For this, I would lean towards Drupal. Let me address each of your points as best I can, realizing that we have converted our development shop from custom .NET apps to the Drupal framework because of the flexibility we like to provide to our webmasters/customers. We have used Drupal for both hosting and dyanmic internal intranets where every user can be a poster of pages/information.
Drupal Gardens can give you a quick demo of your own Drupal 7 site for free and is a good location to test a simple feature set for a site of this nature.
1 Possibility to add simple text pages, with internal and external
links (more or less the same features as a wiki)
- Drupal pages can be simple or complex. This can be done in many ways.
2 Possibility to add complex JavaScript content pages (i.e., the
content of the page is entirely determined by JavaScript, except the
page frame itself, menu, headers, footers...)
- Drupal will let you insert JavaScript into a node for complex things. However, this is not normal for most sites. This requirement would be a challenge for all three CMS systems depending on what you'd like to accomplish here.
3 Good back-up system.
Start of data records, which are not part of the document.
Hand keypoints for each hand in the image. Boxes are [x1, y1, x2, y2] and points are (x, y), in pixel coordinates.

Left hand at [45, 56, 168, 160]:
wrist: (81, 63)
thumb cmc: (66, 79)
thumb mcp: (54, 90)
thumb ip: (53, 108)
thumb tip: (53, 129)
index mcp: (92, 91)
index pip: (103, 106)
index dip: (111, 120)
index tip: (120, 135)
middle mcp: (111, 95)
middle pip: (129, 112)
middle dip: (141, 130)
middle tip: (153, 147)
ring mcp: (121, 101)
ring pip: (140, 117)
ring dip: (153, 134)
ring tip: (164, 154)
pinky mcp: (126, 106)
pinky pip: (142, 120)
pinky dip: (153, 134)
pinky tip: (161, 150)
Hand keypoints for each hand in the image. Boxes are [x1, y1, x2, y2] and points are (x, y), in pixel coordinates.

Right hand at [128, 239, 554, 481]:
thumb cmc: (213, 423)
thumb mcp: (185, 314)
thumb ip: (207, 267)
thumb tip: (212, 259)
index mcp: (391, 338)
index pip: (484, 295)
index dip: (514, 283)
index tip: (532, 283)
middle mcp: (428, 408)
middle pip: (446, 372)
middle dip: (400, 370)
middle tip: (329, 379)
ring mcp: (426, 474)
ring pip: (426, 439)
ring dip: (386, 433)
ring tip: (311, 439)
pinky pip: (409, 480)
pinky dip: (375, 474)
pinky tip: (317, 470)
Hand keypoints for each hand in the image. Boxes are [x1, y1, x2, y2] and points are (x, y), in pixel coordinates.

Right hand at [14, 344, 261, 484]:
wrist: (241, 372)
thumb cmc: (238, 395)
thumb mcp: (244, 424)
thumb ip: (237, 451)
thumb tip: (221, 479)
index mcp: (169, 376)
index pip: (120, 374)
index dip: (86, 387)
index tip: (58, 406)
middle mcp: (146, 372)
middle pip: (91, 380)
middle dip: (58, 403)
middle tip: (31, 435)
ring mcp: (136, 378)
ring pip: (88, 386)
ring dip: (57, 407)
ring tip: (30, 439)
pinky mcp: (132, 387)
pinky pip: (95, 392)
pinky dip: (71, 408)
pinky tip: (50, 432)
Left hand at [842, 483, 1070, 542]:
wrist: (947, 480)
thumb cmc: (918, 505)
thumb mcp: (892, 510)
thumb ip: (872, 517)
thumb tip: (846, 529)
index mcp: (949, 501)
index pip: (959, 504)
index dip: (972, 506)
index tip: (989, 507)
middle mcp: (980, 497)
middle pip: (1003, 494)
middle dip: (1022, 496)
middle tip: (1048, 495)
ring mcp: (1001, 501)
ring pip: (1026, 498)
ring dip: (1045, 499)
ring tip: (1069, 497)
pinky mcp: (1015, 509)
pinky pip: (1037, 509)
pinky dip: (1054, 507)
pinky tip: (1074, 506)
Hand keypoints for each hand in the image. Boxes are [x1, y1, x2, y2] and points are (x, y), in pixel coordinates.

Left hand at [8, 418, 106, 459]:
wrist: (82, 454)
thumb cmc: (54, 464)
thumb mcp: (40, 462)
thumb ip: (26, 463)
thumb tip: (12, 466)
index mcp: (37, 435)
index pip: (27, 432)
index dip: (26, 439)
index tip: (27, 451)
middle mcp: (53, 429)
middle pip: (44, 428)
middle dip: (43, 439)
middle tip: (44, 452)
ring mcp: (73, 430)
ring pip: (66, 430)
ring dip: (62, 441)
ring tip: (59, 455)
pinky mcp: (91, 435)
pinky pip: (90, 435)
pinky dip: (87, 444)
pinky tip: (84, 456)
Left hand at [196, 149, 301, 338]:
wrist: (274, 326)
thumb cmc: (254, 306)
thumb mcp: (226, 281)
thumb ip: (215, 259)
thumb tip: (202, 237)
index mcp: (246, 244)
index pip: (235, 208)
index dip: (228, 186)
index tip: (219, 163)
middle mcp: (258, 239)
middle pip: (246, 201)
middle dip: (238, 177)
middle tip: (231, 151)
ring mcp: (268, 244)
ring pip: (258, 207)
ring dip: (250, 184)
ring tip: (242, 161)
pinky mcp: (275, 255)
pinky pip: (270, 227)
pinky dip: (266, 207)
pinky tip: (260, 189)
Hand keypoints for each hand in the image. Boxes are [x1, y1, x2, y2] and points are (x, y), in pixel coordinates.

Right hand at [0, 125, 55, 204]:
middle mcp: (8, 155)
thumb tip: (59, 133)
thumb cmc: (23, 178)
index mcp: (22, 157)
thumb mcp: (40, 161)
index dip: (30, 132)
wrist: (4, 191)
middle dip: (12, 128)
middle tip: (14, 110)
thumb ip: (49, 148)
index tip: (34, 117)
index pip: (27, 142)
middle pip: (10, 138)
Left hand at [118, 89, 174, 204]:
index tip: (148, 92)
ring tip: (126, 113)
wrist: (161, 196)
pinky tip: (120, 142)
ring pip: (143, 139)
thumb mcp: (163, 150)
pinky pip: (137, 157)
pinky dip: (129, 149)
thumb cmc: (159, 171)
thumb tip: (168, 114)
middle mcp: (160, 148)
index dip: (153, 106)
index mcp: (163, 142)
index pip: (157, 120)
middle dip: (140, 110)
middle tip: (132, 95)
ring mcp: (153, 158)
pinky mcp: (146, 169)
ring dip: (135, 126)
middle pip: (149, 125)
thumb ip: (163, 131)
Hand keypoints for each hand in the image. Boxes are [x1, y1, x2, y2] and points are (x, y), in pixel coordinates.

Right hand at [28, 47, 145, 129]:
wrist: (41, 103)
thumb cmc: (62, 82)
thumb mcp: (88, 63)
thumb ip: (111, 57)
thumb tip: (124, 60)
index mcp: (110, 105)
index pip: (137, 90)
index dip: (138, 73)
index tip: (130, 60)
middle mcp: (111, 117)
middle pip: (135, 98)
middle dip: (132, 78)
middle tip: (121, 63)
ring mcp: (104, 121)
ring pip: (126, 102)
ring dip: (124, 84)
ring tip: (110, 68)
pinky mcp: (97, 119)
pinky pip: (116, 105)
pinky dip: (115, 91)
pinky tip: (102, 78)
Something like export/import in svn.
- For Drupal, you can use SVN against the site, but you need to think differently about CMS systems. For a CMS the framework is your code, i.e. the process for displaying content. For Drupal the real data exists in MySQL, so MySQL backups are needed. Lastly, with Drupal, you can turn on revisions which will keep copies of the content of a page as it is edited.
4 Possibility to have a good control on HTML keywords associated
with each page.
- Drupal has a module with lets you manage keywords in a different fashion for pages and stories stored in the system. You can customize each page if needed. Having a module implement keyword management has been very slick for us. The module to accomplish this is called Nodewords.
5 Multi-user, with some access control for editing
- A complete user system is built into Drupal and modules exist to further extend the security of the system. Editing can be controled and if you are familiar with CKEditor, it is one of many HTML editors that are supported in Drupal.
6 Good community support.
- Drupal community support is great. I have been able to find plenty of information to migrate from .NET to a PHP content management platform.